In a world marked by an ageing global population and breakthrough investments in medical advancements, the imperative for digital transformation in healthcare has reached new levels. The urgency is heightened by the need to expedite scientific breakthroughs while expanding accessibility, because the stakes could not be higher – it’s a matter of life and death.
Lenovo’s ThinkReality solutions are boldly rising to meet this challenge, helping drive transformation across the entire healthcare landscape – from student education to frontline patient care. These groundbreaking strides are pushing the boundaries of the global AR and VR healthcare market, which is projected to witness a remarkable 27.2% growth between 2021 and 2028.
As ThinkReality XR Solutions Advisor Jeff Fulton explained, it’s the immersive quality of VR which is transforming learning and research potential in medicine. “Through our partnerships with ISVs (Content Developers) we’re able to offer an end-to-end solution which will transform learning and research potential in medicine.
Ryan Warren, Lenovo Worldwide Healthcare & Life Science Segment Lead, explained that “one example is a clinical application around virtual dissections – with all 2,000 parts of the body labelled and accessible, avoiding the costs and limitation of lab time.”
Enhanced Outcomes and Lower Costs
This all contributes to a significant metric in better outcomes: the avoidance of medical errors. The more practice, and the more feedback, available for crucial high-risk procedures, the better the results. And the return on investment is easy to visualise, when it costs upwards of 1 million dollars to maintain an anatomy lab within a teaching hospital.
But it’s not just students who benefit, because continuing medical education is a life-long process.
Today’s senior physicians may have learned from textbooks and cadavers at medical school, but now their most challenging or novel procedures can be modelled and rehearsed in VR ahead of time, greatly enhancing patient outcomes. As Worldwide Healthcare Marketing Manager Christine Dohrmann described, “one of our partners built a specific case for a brain surgery patient, a model based on their MRI. So the physician could plan and rehearse that exact procedure, long before the patient enters the operating room.”
During procedures, AR further enhances the feedback and reduces response time, with biometric data layered into physicians and nurses field of view in real time, avoiding the need for distracting updates or the need to look at external monitors. Lenovo partners with industry leading software partners to present a full industry enterprise solution, addressing every area where the medical and surgical experiences can be made safer, better, and more cost effective.
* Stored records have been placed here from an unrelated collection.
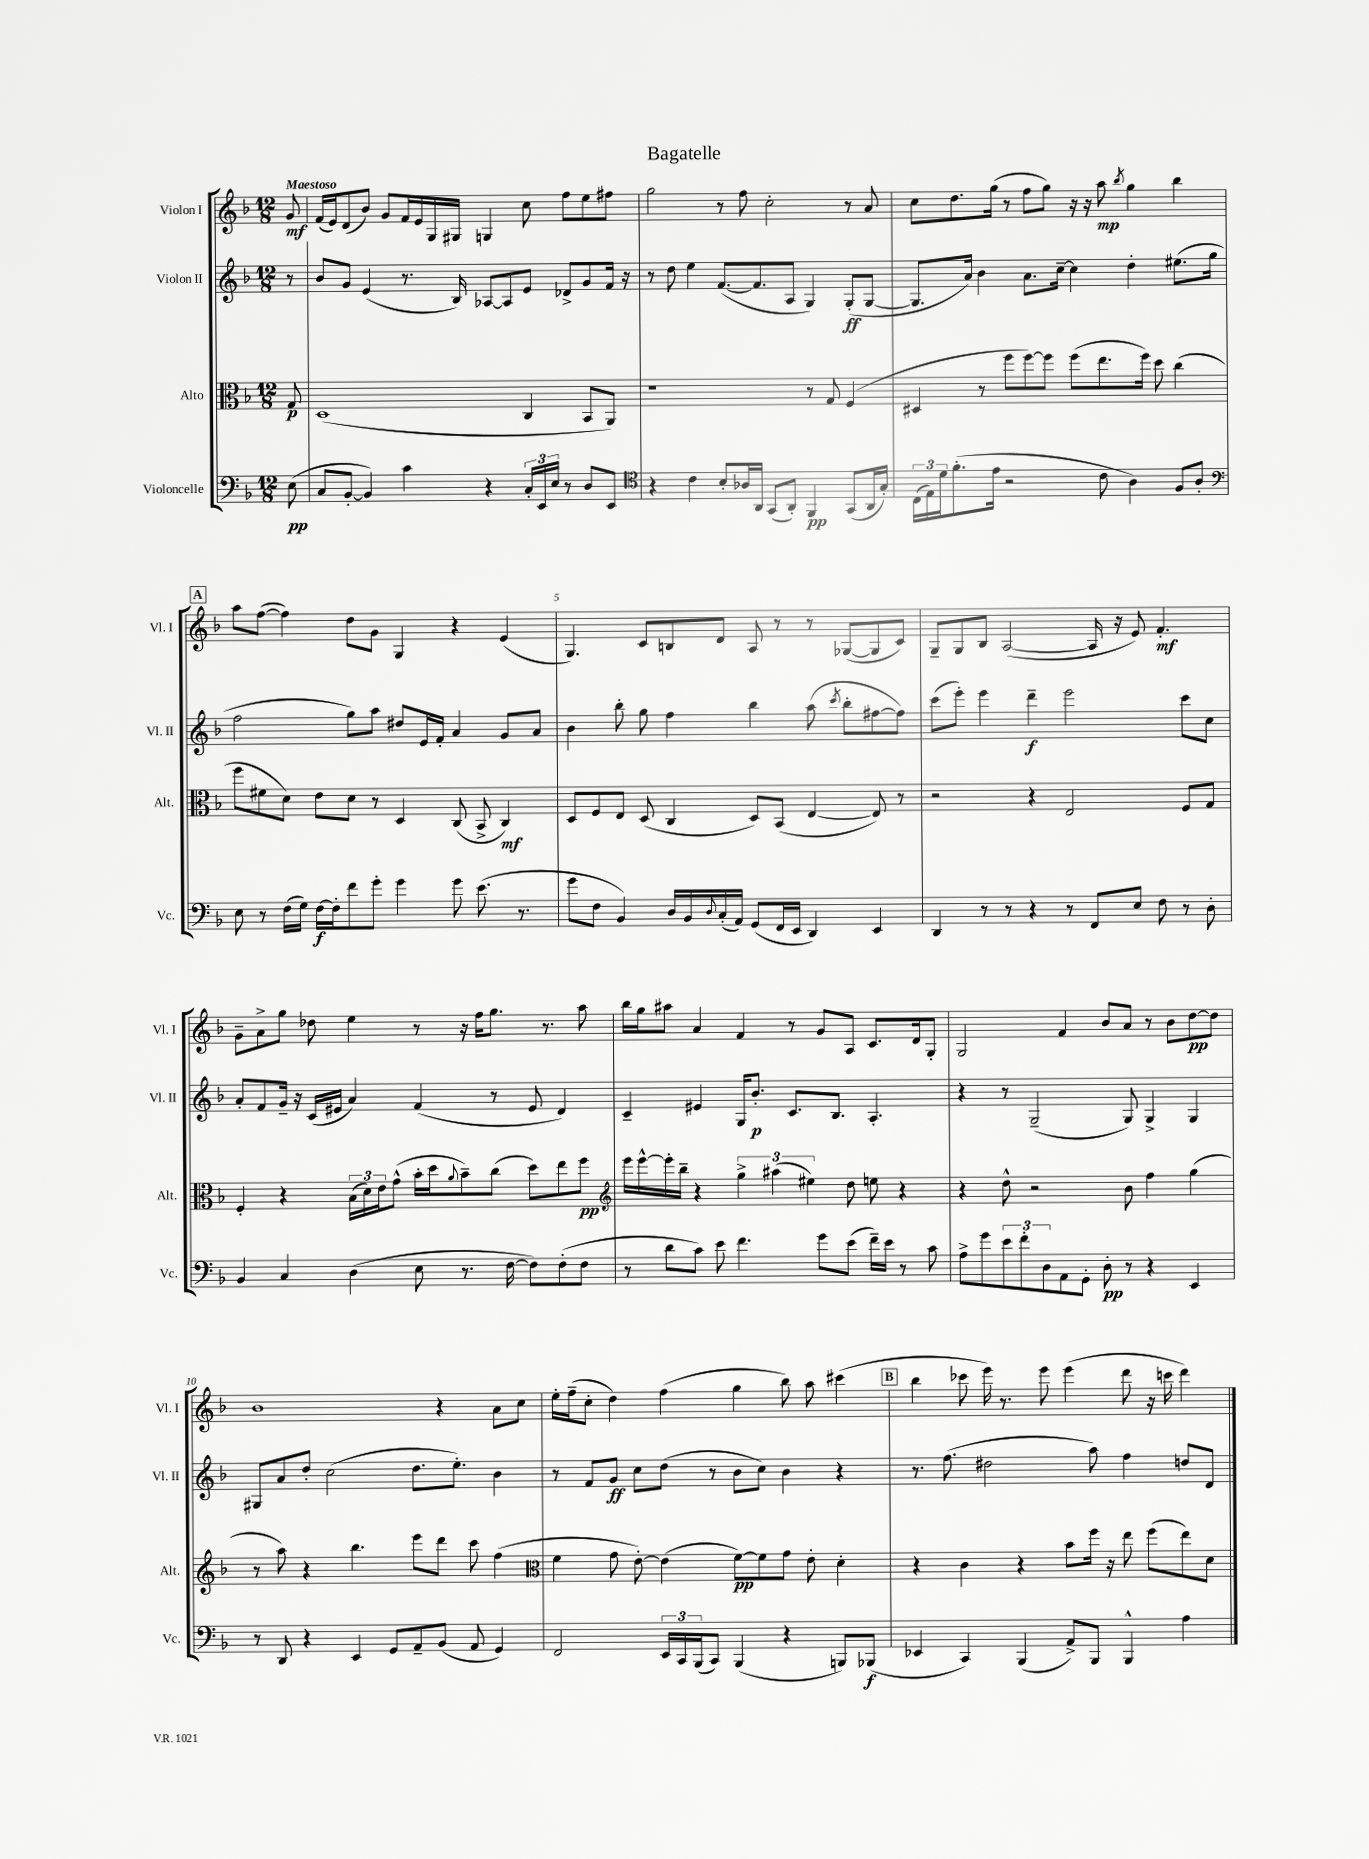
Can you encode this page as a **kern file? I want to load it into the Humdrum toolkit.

**kern	**dynam	**kern	**dynam	**kern	**dynam	**kern	**dynam
*part4	*part4	*part3	*part3	*part2	*part2	*part1	*part1
*staff4	*staff4	*staff3	*staff3	*staff2	*staff2	*staff1	*staff1
*I"Violoncelle	*	*I"Alto	*	*I"Violon II	*	*I"Violon I	*
*I'Vc.	*	*I'Alt.	*	*I'Vl. II	*	*I'Vl. I	*
*clefF4	*	*clefC3	*	*clefG2	*	*clefG2	*
*k[b-]	*	*k[b-]	*	*k[b-]	*	*k[b-]	*
*M12/8	*	*M12/8	*	*M12/8	*	*M12/8	*
=	=	=	=	=	=	=	=
!	!	!	!	!	!	!LO:TX:a:B:t=Maestoso	!
(8E\	pp	8G/	p	8r	.	8g/	mf
=1	=1	=1	=1	=1	=1	=1	=1
8C/L	.	(1D	.	8b-/L	.	(16f/LL	.
.	.	.	.	.	.	16e/J)	.
[8BB-'/J	.	.	.	8g/J	.	(8d/	.
4BB-/])	.	.	.	(4e/	.	8b-/J)	.
.	.	.	.	.	.	8g/L	.
4c\	.	.	.	8.r	.	16f/L	.
.	.	.	.	.	.	16e/	.
.	.	.	.	.	.	16G/	.
.	.	.	.	16B-/)	.	16G#X/JJ	.
4r	.	.	.	[8A-X/L	.	4Gn/	.
.	.	.	.	8A-/]	.	.	.
24C'/LL	.	4C/	.	8e/J	.	8cc\	.
24EE/	.	.	.	.	.	.	.
24E/JJ	.	.	.	.	.	.	.
8r	.	.	.	8d-X^/L	.	8ff\L	.
8D/L	.	8BB-/L	.	8g/	.	8ee\	.
8EE/J	.	8AA/J)	.	16f/Jk	.	8ff#X\J	.
.	.	.	.	16r	.	.	.
=2	=2	=2	=2	=2	=2	=2	=2
*clefC4	*	*	*	*	*	*	*
4r	.	1r	.	8r	.	2gg\	.
.	.	.	.	8dd\	.	.	.
4c\	.	.	.	4ee\	.	.	.
8B-'/L	.	.	.	([8.f/L	.	8r	.
16A-X/L	.	.	.	.	.	8ff\	.
16AA/JJ	.	.	.	8.f/]	.	.	.
(8GG/L	.	.	.	.	.	2cc'\	.
8AA'/J)	.	.	.	8A/J	.	.	.
4FF/	pp	8r	.	4G/)	.	.	.
.	.	8G/	.	.	.	.	.
(8GG/L	.	(4F/	.	(8G'/L	ff	8r	.
16AA/L	.	.	.	[8G/J	.	8a/	.
16G'/JJ)	.	.	.	.	.	.	.
=3	=3	=3	=3	=3	=3	=3	=3
(24C\LL	.	4D#X/	.	8.G/L]	.	8cc\L	.
24E\)	.	.	.	.	.	.	.
24d\J	.	.	.	.	.	.	.
(8.f'\	.	.	.	.	.	8.dd\	.
.	.	.	.	16a/Jk)	.	.	.
.	.	8r	.	4b-\	.	.	.
16e\Jk	.	.	.	.	.	(16gg\Jk	.
2r	.	8ff\L	.	.	.	8r	.
.	.	[8ff\)	.	8.a\L	.	8ff\L	.
.	.	8ff\J]	.	.	.	8gg\J)	.
.	.	.	.	[16cc~\Jk	.	.	.
.	.	(8ff\L	.	4cc\]	.	16r	.
.	.	.	.	.	.	16r	.
8c\	.	8.ee\	.	.	.	8aa\	mp
.	.	.	.	.	.	8qbb-/	.
4A\)	.	.	.	4dd'\	.	4gg\	.
.	.	16ff\Jk)	.	.	.	.	.
.	.	8dd\	.	.	.	.	.
8F/L	.	(4cc\	.	(8.ee#X\L	.	4bb-\	.
8A'/J	.	.	.	.	.	.	.
.	.	.	.	16gg\Jk	.	.	.
!!LO:LB:g=z
!!LO:REH:place=s1:t=A
=4	=4	=4	=4	=4	=4	=4	=4
*clefF4	*	*	*	*	*	*	*
8E\	.	8ff\L	.	2ff\	.	8aa\L	.
8r	.	8f#X\	.	.	.	([8ff\J	.
(16F\LL	.	8d\J)	.	.	.	4ff\])	.
16G\JJ)	.	.	.	.	.	.	.
[16F\LL	f	8e\L	.	.	.	.	.
16F'\J]	.	.	.	.	.	.	.
8f\	.	8d\J	.	8gg\L)	.	8dd\L	.
8g'\J	.	8r	.	8aa\J	.	8g\J	.
4g\	.	4D/	.	8dd#X/L	.	4G/	.
.	.	.	.	16e/L	.	.	.
.	.	.	.	16f'/JJ	.	.	.
8g\	.	(8C/	.	4a/	.	4r	.
(8.e\	.	8BB-^/	.	.	.	.	.
.	.	4C/)	mf	8g/L	.	(4e/	.
8.r	.	.	.	.	.	.	.
.	.	.	.	8a/J	.	.	.
=5	=5	=5	=5	=5	=5	=5	=5
8g\L	.	8D/L	.	4b-\	.	4.G/)	.
8F\J	.	8F/	.	.	.	.	.
4BB-/)	.	8E/J	.	8bb-'\	.	.	.
.	.	(8D/	.	8gg\	.	8c/L	.
16D/LL	.	4C/	.	4ff\	.	8Bn/	.
16BB-/	.	.	.	.	.	.	.
8qqD/	.	.	.	.	.	.	.
(16C'/	.	.	.	.	.	8d/J	.
16AA/JJ)	.	.	.	.	.	.	.
(8GG/L	.	8D/L)	.	4bb-\	.	8A/	.
16FF/L	.	(8BB-/J	.	.	.	8r	.
16EE/JJ	.	.	.	.	.	.	.
4DD/)	.	[4E/	.	(8aa\	.	8r	.
.	.	.	.	8qccc/	.	.	.
.	.	.	.	8bb-'\L	.	([8G-X/L	.
4EE/	.	8E/])	.	[8ff#X\	.	8G-/]	.
.	.	8r	.	8ff#\J])	.	8c/J)	.
=6	=6	=6	=6	=6	=6	=6	=6
4DD/	.	2r	.	(8ccc\L	.	8G~/L	.
.	.	.	.	8eee'\J)	.	8G/	.
8r	.	.	.	4eee\	.	8B-/J	.
8r	.	.	.	.	.	([2A/	.
4r	.	4r	.	4ddd~\	f	.	.
8r	.	2E/	.	2eee\	.	.	.
8FF/L	.	.	.	.	.	16A/]	.
.	.	.	.	.	.	16r	.
8E/J	.	.	.	.	.	8e/)	.
8F\	.	.	.	.	.	4.f'/	mf
8r	.	8F/L	.	8ccc\L	.	.	.
8D'\	.	8G/J	.	8cc\J	.	.	.
!!LO:LB:g=z
=7	=7	=7	=7	=7	=7	=7	=7
4BB-/	.	4F'/	.	8a'/L	.	8g~\L	.
.	.	.	.	8f/	.	8a^\	.
4C/	.	4r	.	16g~/Jk	.	8gg\J	.
.	.	.	.	16r	.	.	.
.	.	.	.	(16c/LL	.	8dd-X\	.
.	.	.	.	16e#X/JJ	.	.	.
(4D\	.	(24B-\LL	.	4a/)	.	4ee\	.
.	.	24d\)	.	.	.	.	.
.	.	24e\J	.	.	.	.	.
.	.	(8g^^\J	.	.	.	.	.
8E\	.	16b-'\LL	.	(4f/	.	8r	.
.	.	16dd\J	.	.	.	.	.
.	.	8qqa/	.	.	.	.	.
8.r	.	8b-~\)	.	.	.	16r	.
.	.	.	.	.	.	16ff\KL	.
.	.	(8cc\J	.	8r	.	8.gg\J	.
[16F\	.	.	.	.	.	.	.
8F\L])	.	8dd\L)	.	8e#/	.	.	.
.	.	.	.	.	.	8.r	.
(8F'\	.	8ee\	.	4d/)	.	.	.
8F\J	.	8ff\J	pp	.	.	8aa\	.
=8	=8	=8	=8	=8	=8	=8	=8
*	*	*clefG2	*	*	*	*	*
8r	.	16eee\LL	.	4c~/	.	16bb-\LL	.
.	.	[16eee^^\	.	.	.	16gg\J	.
8d\L	.	16eee'\]	.	.	.	8aa#X\J	.
.	.	16bb-~\JJ	.	.	.	.	.
8c\J)	.	4r	.	4e#X/	.	4a/	.
8e\	.	.	.	.	.	.	.
4.f\	.	6gg^\	.	16G/KL	.	4f/	.
.	.	.	.	8.b-'/J	p	.	.
.	.	(6aa#X\	.	.	.	.	.
.	.	.	.	8.c/L	.	8r	.
.	.	6ee#X\)	.	.	.	.	.
8g\L	.	.	.	.	.	8g/L	.
.	.	.	.	8.B-/J	.	.	.
(8e\J	.	8dd\	.	.	.	8A/J	.
16f~\LL)	.	8een\	.	4.A'/	.	8.c/L	.
16e\JJ	.	.	.	.	.	.	.
8r	.	4r	.	.	.	.	.
.	.	.	.	.	.	16d/k	.
8c\	.	.	.	.	.	8G'/J	.
=9	=9	=9	=9	=9	=9	=9	=9
8A^\L	.	4r	.	4r	.	2G/	.
8g\	.	.	.	.	.	.	.
12e\	.	8dd^^\	.	8r	.	.	.
12f'\	.	.	.	.	.	.	.
.	.	2r	.	(2G~/	.	.	.
12D\	.	.	.	.	.	.	.
8AA\	.	.	.	.	.	4f/	.
8GG'\J	.	.	.	.	.	.	.
8D'\	pp	.	.	.	.	8b-/L	.
8r	.	8b-\	.	8G/)	.	8a/J	.
4r	.	4ff\	.	4G^/	.	8r	.
.	.	.	.	.	.	8b-\L	.
4EE/	.	(4gg\	.	4G/	.	[8dd\	pp
.	.	.	.	.	.	8dd\J]	.
!!LO:LB:g=z
=10	=10	=10	=10	=10	=10	=10	=10
8r	.	8r	.	8G#X/L	.	1b-	.
8DD/	.	8aa\)	.	8a/	.	.	.
4r	.	4r	.	8dd'/J	.	.	.
.	.	.	.	(2cc\	.	.	.
4EE/	.	4.bb-\	.	.	.	.	.
8GG/L	.	.	.	.	.	.	.
8AA~/	.	8eee\L	.	8.dd\L	.	.	.
(8BB-/J	.	8ddd\J	.	.	.	4r	.
.	.	.	.	8.ee'\J)	.	.	.
8AA/	.	8ccc\	.	.	.	.	.
4GG/)	.	(4ff\	.	4b-\	.	8a\L	.
.	.	.	.	.	.	8cc\J	.
=11	=11	=11	=11	=11	=11	=11	=11
*	*	*clefC3	*	*	*	*	*
2FF/	.	4f\	.	8r	.	16ee'\LL	.
.	.	.	.	.	.	(16ff~\J	.
.	.	.	.	8f/L	.	8cc'\J	.
.	.	8g\	.	8g/J	ff	4dd\)	.
.	.	[8e'\)	.	8cc\L	.	.	.
24EE/LL	.	(4e\]	.	(8dd\J	.	(4ff\	.
24CC/	.	.	.	.	.	.	.
(24BBB-/J	.	.	.	.	.	.	.
8CC/J)	.	.	.	8r	.	.	.
(4BBB-/	.	[8f\L)	pp	8b-\L	.	4gg\	.
.	.	8f\]	.	8cc\J)	.	.	.
4r	.	8g\J	.	4b-\	.	8bb-\)	.
.	.	8e'\	.	.	.	8aa\	.
8BBBn/L)	.	4d'\	.	4r	.	(4ccc#X\	.
(8BBB-X/J	f	.	.	.	.	.	.
!!LO:REH:place=s1:t=B
=12	=12	=12	=12	=12	=12	=12	=12
4EE-X/	.	4r	.	8.r	.	4bb-\	.
.	.	.	.	(8.ff\	.	.	.
4CC/)	.	4c\	.	.	.	8ccc-X\	.
.	.	.	.	2dd#X\	.	16eee\)	.
.	.	.	.	.	.	8.r	.
(4BBB-/	.	4r	.	.	.	.	.
.	.	.	.	.	.	8eee\	.
8AA^/L)	.	8b-\L	.	.	.	(4eee\	.
8BBB-/J	.	16ff\Jk	.	8aa\)	.	.	.
.	.	16r	.	.	.	.	.
4BBB-^^/	.	8ee\	.	4ff\	.	8ddd\	.
.	.	(8ff\L	.	.	.	16r	.
.	.	.	.	.	.	16cccn\	.
4A\	.	8ee\)	.	8ddn/L	.	4ddd\)	.
.	.	8d\J	.	8d/J	.	.	.
==	==	==	==	==	==	==	==
*-	*-	*-	*-	*-	*-	*-	*-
Extending possibilities for all stakeholders
It’s not just the clinicians who get the virtual experience, with breakthroughs on the patient side creating major therapeutic benefits. Creating effective exposure therapy for PTSD, gamifying challenging physical therapy, or simply distracting patients from painful interventions, are all powerful applications of VR immersion.
When it comes to understanding the secrets of the human body and everything it needs for optimal health, the power of extended reality can be deployed by every participant in the process. Seeing data and solutions in new ways, creates better outcomes at every stage of the medical journey.
“We have another software partner that’s created a digital twin of the radiology reading room,” Warren described. “So instead of sitting in a dark room all day or hurrying to an emergency room, they can put the headset on and view – and also collaborate with other experts anywhere in the world. They’re presently becoming FDA certified in the US as well as Canada, so they can actually clinically diagnose patients through a VR headset.”
To unleash this digital evolution on a large scale, robust infrastructure is as crucial as technological innovations. Lenovo and its partners are diligently laying the groundwork, developing proofs of concept for imminent industry-wide implementation
“There still needs to be broader 5G rollout,” Warren reflected, “and completely robust security is a prerequisite. But, both software licences and headset costs are coming down. Currently, healthcare is so labour-intensive, so any technology which helps providers scale or be more efficient, to train faster, is really valuable.
“This kind of technology is the greatest force multiplier, if it’s done right.”